Poucos estados iniciaram, de fato, o projeto de integração entre o sistema estadual e o Pucomex, sendo Paraná e Santa Catarina os poucos exemplos concretos. Ainda que não caiba aqui discutir as razões pelas quais os projetos não foram iniciados pelas demais unidades federadas, cabe destacar que se trata de fato preocupante e que coloca em risco o próprio cronograma da janela única, cuja expectativa é de que a transição para o NPI e o desligamento do Siscomex se realize entre 2025 e 2026.

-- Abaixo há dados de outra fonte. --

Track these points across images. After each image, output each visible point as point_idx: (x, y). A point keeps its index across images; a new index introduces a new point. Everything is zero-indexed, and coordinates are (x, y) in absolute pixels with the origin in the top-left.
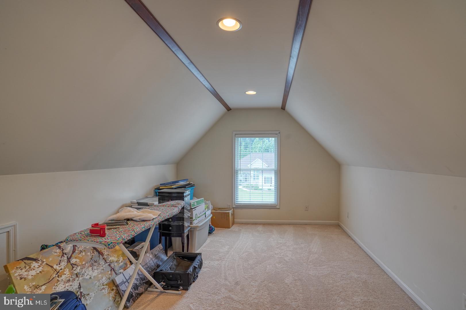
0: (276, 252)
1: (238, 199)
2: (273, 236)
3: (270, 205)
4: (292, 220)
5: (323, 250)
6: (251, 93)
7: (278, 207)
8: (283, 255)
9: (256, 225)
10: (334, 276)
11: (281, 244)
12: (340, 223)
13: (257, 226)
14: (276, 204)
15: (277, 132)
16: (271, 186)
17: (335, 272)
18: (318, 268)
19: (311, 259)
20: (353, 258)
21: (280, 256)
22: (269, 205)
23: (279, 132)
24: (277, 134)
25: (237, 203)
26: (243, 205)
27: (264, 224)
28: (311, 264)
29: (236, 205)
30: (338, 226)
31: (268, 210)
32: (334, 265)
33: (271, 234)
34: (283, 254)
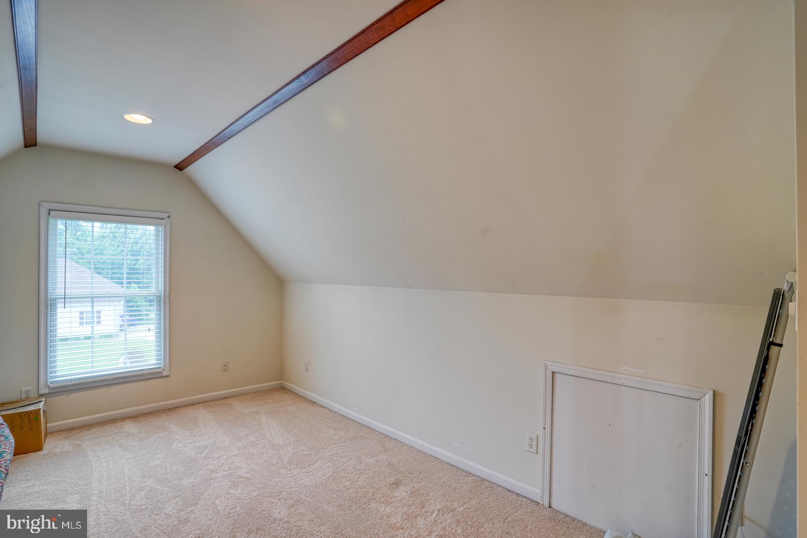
0: (211, 467)
1: (55, 372)
2: (177, 437)
3: (147, 371)
4: (197, 395)
5: (292, 436)
6: (138, 119)
7: (165, 374)
8: (229, 469)
9: (116, 422)
10: (344, 473)
11: (206, 447)
12: (284, 382)
13: (117, 424)
14: (160, 368)
15: (165, 215)
16: (149, 330)
17: (341, 466)
18: (311, 470)
19: (287, 459)
20: (347, 435)
21: (225, 473)
22: (145, 372)
23: (168, 214)
24: (163, 219)
25: (52, 383)
26: (72, 383)
27: (134, 417)
28: (293, 466)
29: (51, 386)
30: (283, 389)
31: (143, 382)
32: (330, 455)
33: (168, 433)
34: (227, 466)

Tal expectativa parece ainda mais longe de ocorrer diante dos rumos da reforma tributária. Com a previsão de entrada em vigor do IBS para daqui a alguns anos, impactando também a dinâmica de arrecadação dos impostos estaduais, questiona-se: as Secretarias da Fazenda Estaduais investirão recursos humanos, tecnológicos e financeiros para iniciar, dar continuidade ou finalizar os projetos de integração sistêmica?
Faz sentindo aos Estados realizar tal investimento quando constatado que, com a reforma, esse sistema não terá mais utilidade?
Por outro lado, é importante ressaltar que sem a integração das Fazendas Estaduais, o Novo Processo de Importação não conseguirá alcançar todo o potencial de economia em tempo e recursos que é mencionado nos documentos oficiais, nas palestras e nas pesquisas acadêmicas.
Isso acontece porque uma das principais vantagens prometidas é o módulo de Pagamento Centralizado de Comércio Exterior (PCCE), que agilizaria o desembaraço das mercadorias e resolveria os problemas atuais relacionados ao pagamento dos tributos devidos na importação, principalmente a comprovação do recolhimento do ICMS.
Embora seja possível que os estados reavaliem a validade e a necessidade dos investimentos para a implementação completa do Pucomex, é certo que esperar pela reforma para que o sistema entre em vigor totalmente geraria um grande problema e traria ainda mais insegurança jurídica.
Vale ressaltar que o cronograma do Pucomex prevê sua conclusão para 2026, enquanto a fase de transição da reforma só terminaria em 2033 – um prazo muito longo e incompatível com a urgência de medidas de facilitação do comércio exterior solicitadas pelos operadores.
Alguns sugerem que a alta gestão do Portal Único seja forçada a implementar unilateralmente o NPI, exigindo apenas a Duimp, mesmo sem a integração efetiva das Fazendas Estaduais.
No entanto, acreditamos que esse cenário, embora pouco provável, ameaçaria a fluidez das importações e poderia resultar em tempos de desembaraço ainda maiores do que os atuais.
Isso ocorreria porque os auditores-fiscais estaduais precisariam autorizar manualmente a maioria dos processos de ICMS, especialmente devido aos complexos sistemas de créditos tributários em vigor.
Nesse cenário crítico, os benefícios esperados do Pucomex seriam seriamente comprometidos, podendo prejudicar as empresas que atuam no comércio exterior, principalmente aquelas localizadas em estados com volumes significativos de operação devido a tratamentos tributários diferenciados.
É fundamental que as partes envolvidas, tanto públicas quanto privadas, discutam e enfrentem essas questões de forma técnica e cuidadosa, a fim de garantir que a reforma tributária, que parece estar cada vez mais próxima da aprovação, traga simplificação e harmonia, como prometido.
Caso esses pontos não sejam abordados adequadamente, corremos o risco de que a reforma tenha um efeito contrário às medidas de facilitação do comércio que a União vem implementando com muito esforço.
Isso seria altamente indesejável e teria impactos negativos na já frágil competitividade das empresas brasileiras.